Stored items
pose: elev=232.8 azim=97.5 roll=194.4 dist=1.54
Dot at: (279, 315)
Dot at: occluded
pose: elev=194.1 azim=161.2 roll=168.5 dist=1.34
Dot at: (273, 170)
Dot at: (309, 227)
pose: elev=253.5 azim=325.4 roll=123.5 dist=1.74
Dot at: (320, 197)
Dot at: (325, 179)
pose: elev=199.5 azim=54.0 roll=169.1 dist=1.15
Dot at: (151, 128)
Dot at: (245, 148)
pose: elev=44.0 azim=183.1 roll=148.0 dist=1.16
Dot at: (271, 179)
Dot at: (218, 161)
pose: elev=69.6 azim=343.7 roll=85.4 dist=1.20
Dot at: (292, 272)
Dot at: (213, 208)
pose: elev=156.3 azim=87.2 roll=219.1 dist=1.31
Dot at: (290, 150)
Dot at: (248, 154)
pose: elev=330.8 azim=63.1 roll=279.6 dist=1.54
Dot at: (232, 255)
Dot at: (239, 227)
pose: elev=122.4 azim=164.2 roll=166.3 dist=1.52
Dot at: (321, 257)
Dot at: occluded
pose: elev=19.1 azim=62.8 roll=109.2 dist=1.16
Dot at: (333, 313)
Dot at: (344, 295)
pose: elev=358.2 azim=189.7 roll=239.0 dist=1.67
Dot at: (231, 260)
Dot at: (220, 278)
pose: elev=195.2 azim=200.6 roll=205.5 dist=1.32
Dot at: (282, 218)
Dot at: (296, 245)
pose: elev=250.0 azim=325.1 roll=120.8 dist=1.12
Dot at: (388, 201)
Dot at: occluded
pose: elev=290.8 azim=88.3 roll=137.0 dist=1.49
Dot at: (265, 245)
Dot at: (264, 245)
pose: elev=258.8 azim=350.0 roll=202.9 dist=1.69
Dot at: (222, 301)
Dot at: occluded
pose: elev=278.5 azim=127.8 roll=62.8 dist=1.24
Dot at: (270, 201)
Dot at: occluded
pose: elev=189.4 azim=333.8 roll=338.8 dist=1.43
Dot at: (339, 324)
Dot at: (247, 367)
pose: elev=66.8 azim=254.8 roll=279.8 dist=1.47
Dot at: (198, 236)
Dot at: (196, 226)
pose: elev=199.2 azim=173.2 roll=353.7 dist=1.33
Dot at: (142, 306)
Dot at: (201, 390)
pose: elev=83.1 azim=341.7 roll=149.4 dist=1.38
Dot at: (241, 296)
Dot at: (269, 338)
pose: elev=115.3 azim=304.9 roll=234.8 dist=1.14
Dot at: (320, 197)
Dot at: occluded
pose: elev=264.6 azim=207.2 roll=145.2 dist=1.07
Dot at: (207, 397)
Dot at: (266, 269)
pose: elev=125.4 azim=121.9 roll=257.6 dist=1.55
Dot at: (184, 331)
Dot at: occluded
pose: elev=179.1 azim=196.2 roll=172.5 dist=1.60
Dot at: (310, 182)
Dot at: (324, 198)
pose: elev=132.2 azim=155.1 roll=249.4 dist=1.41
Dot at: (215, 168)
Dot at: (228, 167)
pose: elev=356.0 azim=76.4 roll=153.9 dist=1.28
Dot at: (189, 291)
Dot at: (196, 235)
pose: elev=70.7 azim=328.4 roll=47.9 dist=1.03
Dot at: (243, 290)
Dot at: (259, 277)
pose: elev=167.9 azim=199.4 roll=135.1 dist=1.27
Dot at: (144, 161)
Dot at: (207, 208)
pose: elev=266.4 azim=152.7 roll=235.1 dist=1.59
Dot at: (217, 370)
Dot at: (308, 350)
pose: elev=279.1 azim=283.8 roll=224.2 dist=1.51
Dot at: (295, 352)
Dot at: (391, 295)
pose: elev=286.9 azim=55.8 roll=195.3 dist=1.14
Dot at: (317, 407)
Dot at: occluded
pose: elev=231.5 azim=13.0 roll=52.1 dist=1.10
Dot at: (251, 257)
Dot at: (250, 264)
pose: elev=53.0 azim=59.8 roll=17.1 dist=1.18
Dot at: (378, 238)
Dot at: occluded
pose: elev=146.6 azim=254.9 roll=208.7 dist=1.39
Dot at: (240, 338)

> [Stated exercise] Rewrite the stretch from the line that contains "pose: elev=253.5 azim=325.4" through the line that contains "Dot at: (266, 269)", replacing "pose" with "view" and leaving everything else unchanged.

> [Exercise answer]
view: elev=253.5 azim=325.4 roll=123.5 dist=1.74
Dot at: (320, 197)
Dot at: (325, 179)
view: elev=199.5 azim=54.0 roll=169.1 dist=1.15
Dot at: (151, 128)
Dot at: (245, 148)
view: elev=44.0 azim=183.1 roll=148.0 dist=1.16
Dot at: (271, 179)
Dot at: (218, 161)
view: elev=69.6 azim=343.7 roll=85.4 dist=1.20
Dot at: (292, 272)
Dot at: (213, 208)
view: elev=156.3 azim=87.2 roll=219.1 dist=1.31
Dot at: (290, 150)
Dot at: (248, 154)
view: elev=330.8 azim=63.1 roll=279.6 dist=1.54
Dot at: (232, 255)
Dot at: (239, 227)
view: elev=122.4 azim=164.2 roll=166.3 dist=1.52
Dot at: (321, 257)
Dot at: occluded
view: elev=19.1 azim=62.8 roll=109.2 dist=1.16
Dot at: (333, 313)
Dot at: (344, 295)
view: elev=358.2 azim=189.7 roll=239.0 dist=1.67
Dot at: (231, 260)
Dot at: (220, 278)
view: elev=195.2 azim=200.6 roll=205.5 dist=1.32
Dot at: (282, 218)
Dot at: (296, 245)
view: elev=250.0 azim=325.1 roll=120.8 dist=1.12
Dot at: (388, 201)
Dot at: occluded
view: elev=290.8 azim=88.3 roll=137.0 dist=1.49
Dot at: (265, 245)
Dot at: (264, 245)
view: elev=258.8 azim=350.0 roll=202.9 dist=1.69
Dot at: (222, 301)
Dot at: occluded
view: elev=278.5 azim=127.8 roll=62.8 dist=1.24
Dot at: (270, 201)
Dot at: occluded
view: elev=189.4 azim=333.8 roll=338.8 dist=1.43
Dot at: (339, 324)
Dot at: (247, 367)
view: elev=66.8 azim=254.8 roll=279.8 dist=1.47
Dot at: (198, 236)
Dot at: (196, 226)
view: elev=199.2 azim=173.2 roll=353.7 dist=1.33
Dot at: (142, 306)
Dot at: (201, 390)
view: elev=83.1 azim=341.7 roll=149.4 dist=1.38
Dot at: (241, 296)
Dot at: (269, 338)
view: elev=115.3 azim=304.9 roll=234.8 dist=1.14
Dot at: (320, 197)
Dot at: occluded
view: elev=264.6 azim=207.2 roll=145.2 dist=1.07
Dot at: (207, 397)
Dot at: (266, 269)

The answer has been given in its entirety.